SOURCE DATA below:

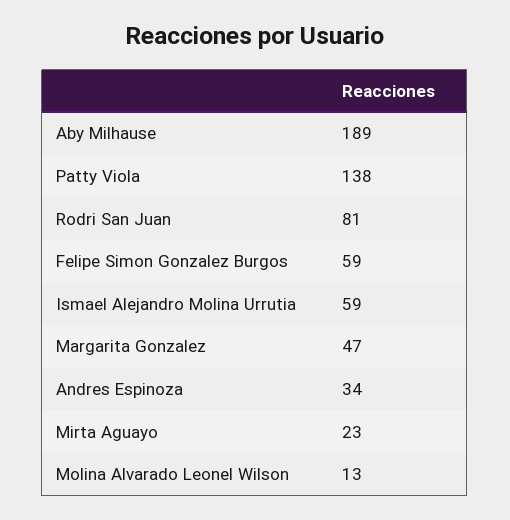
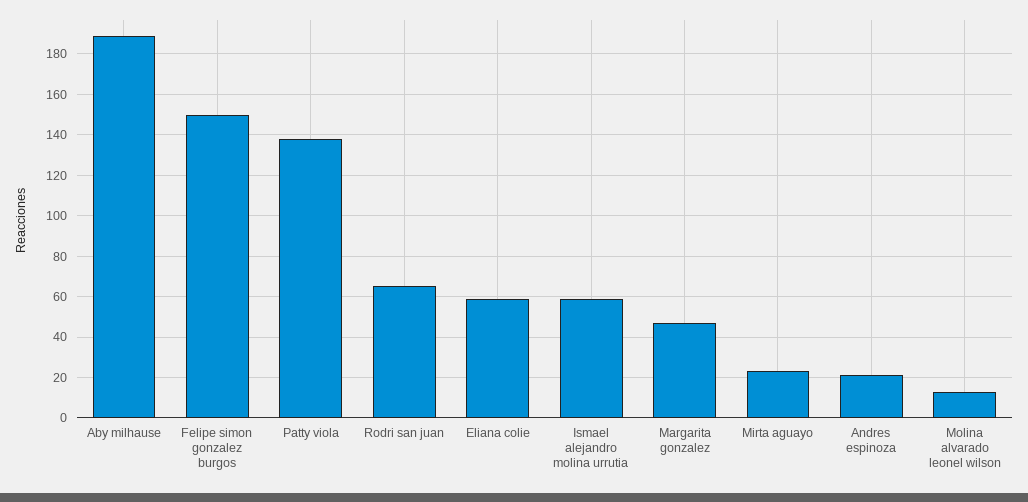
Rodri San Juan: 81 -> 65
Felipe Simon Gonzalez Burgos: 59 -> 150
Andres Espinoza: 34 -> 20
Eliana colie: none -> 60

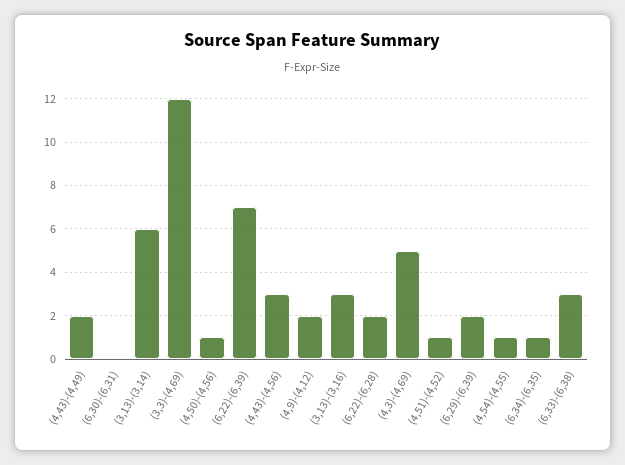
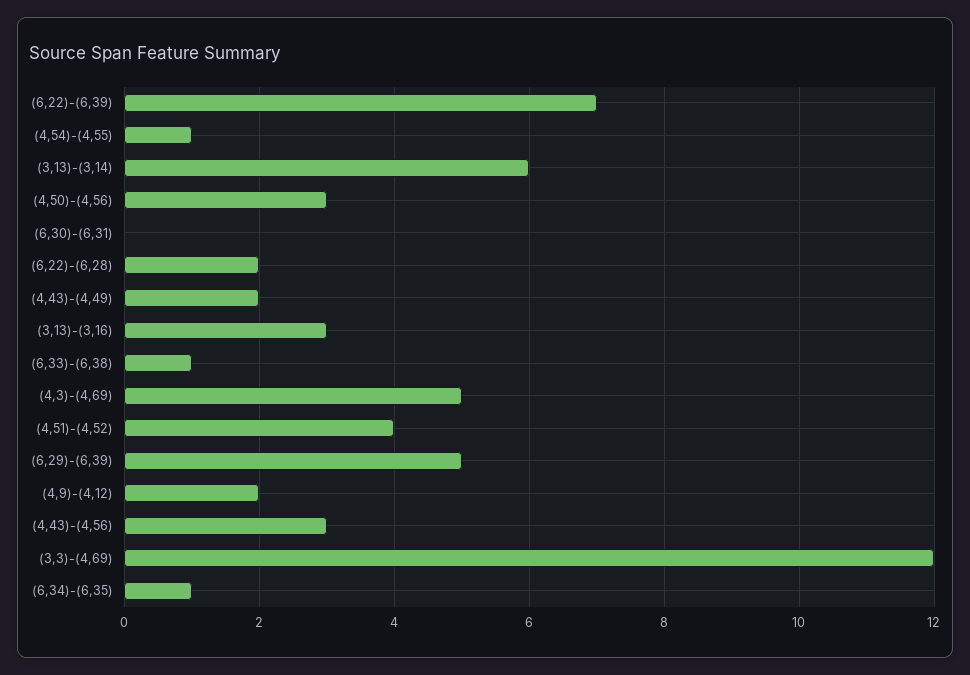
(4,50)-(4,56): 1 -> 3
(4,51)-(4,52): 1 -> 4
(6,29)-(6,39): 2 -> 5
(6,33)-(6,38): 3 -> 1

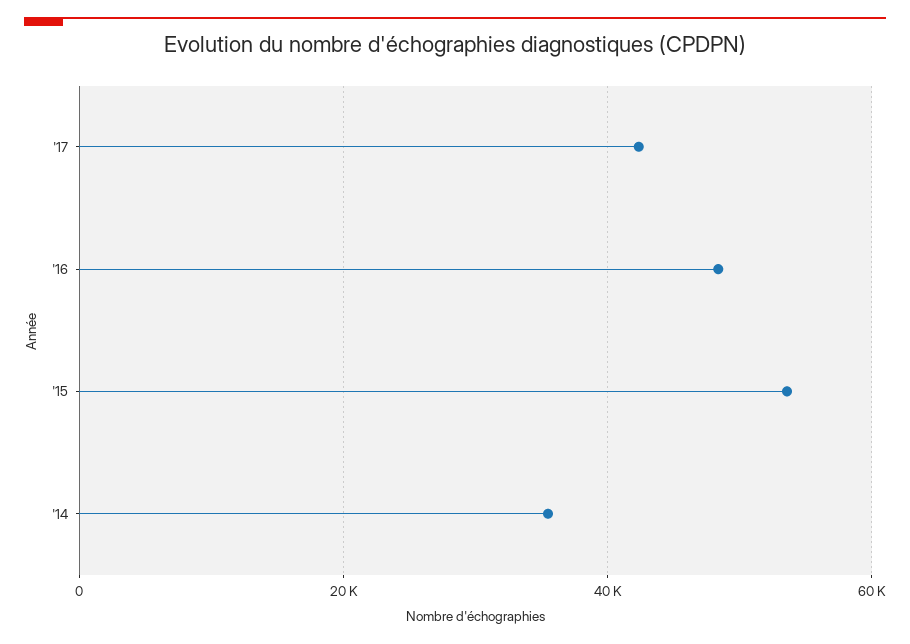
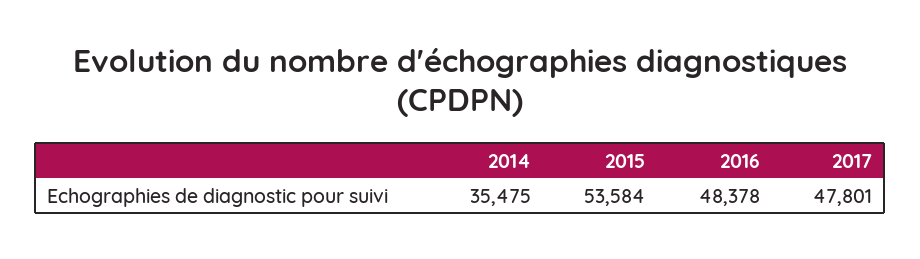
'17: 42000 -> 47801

End of SOURCE DATA.

**THE PROBLEM**. Retype each entry precisely. Skip images entirely.

**YOUR RESPONSE**.
Rodri San Juan: 81 -> 65
Felipe Simon Gonzalez Burgos: 59 -> 150
Andres Espinoza: 34 -> 20
Eliana colie: none -> 60

(4,50)-(4,56): 1 -> 3
(4,51)-(4,52): 1 -> 4
(6,29)-(6,39): 2 -> 5
(6,33)-(6,38): 3 -> 1

'17: 42000 -> 47801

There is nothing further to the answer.